[Start of Attachment]

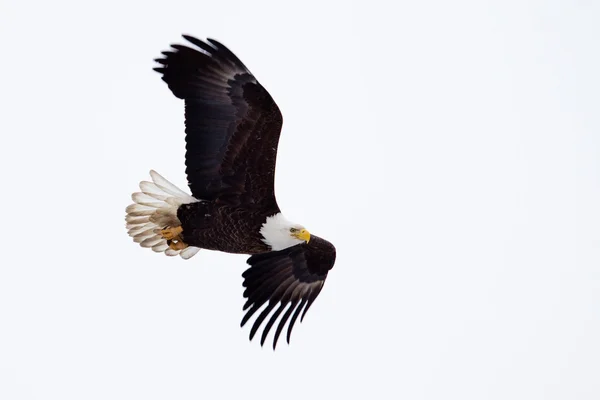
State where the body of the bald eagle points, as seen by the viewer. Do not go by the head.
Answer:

[End of Attachment]
[Start of Attachment]

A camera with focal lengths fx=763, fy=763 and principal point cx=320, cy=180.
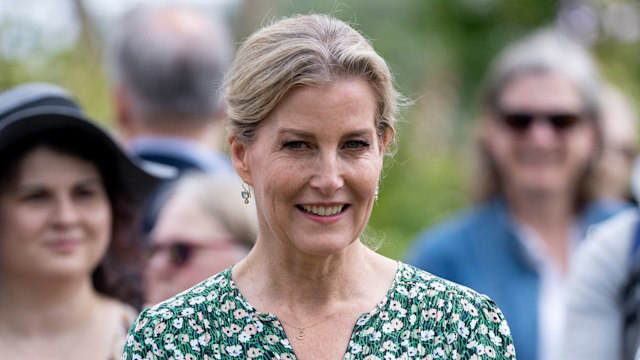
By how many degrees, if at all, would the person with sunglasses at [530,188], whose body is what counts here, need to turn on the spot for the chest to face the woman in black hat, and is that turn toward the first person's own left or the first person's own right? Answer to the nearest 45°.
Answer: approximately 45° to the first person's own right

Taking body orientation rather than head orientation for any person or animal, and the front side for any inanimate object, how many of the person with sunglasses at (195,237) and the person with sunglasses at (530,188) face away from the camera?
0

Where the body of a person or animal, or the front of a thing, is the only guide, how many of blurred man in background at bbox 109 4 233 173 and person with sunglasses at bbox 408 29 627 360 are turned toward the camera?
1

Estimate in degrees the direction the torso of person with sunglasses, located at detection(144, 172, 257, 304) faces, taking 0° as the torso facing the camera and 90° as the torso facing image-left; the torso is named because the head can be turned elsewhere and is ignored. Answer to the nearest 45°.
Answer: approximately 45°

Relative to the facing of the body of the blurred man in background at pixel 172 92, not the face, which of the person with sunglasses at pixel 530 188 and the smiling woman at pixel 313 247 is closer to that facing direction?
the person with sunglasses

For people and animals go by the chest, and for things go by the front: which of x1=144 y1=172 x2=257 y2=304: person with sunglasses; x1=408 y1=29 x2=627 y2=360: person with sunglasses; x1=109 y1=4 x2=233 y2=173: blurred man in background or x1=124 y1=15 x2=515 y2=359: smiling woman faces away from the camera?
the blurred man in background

[End of Attachment]
[Start of Attachment]

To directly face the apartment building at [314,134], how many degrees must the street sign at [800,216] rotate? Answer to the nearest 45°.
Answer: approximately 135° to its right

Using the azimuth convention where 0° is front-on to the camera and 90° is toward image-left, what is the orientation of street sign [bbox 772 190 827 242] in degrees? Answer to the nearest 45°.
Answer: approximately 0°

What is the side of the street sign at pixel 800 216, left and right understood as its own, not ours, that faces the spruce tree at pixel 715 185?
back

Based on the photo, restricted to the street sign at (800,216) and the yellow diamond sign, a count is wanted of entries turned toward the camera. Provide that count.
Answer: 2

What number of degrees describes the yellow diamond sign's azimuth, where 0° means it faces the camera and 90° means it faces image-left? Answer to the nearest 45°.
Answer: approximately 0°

[End of Attachment]

[WHAT THIS TASK INVOLVES] Starting at the line of the material that contains "To directly face" and ending with the line that contains "Answer: approximately 135° to its right", give those lines as a JSON list of strings, one string per line, with blank lines left out.

[SOLUTION BELOW]
[
  "To directly face the apartment building at [314,134], how many degrees must the street sign at [800,216] rotate? Answer to the nearest 45°.",
  "Answer: approximately 135° to its right"
]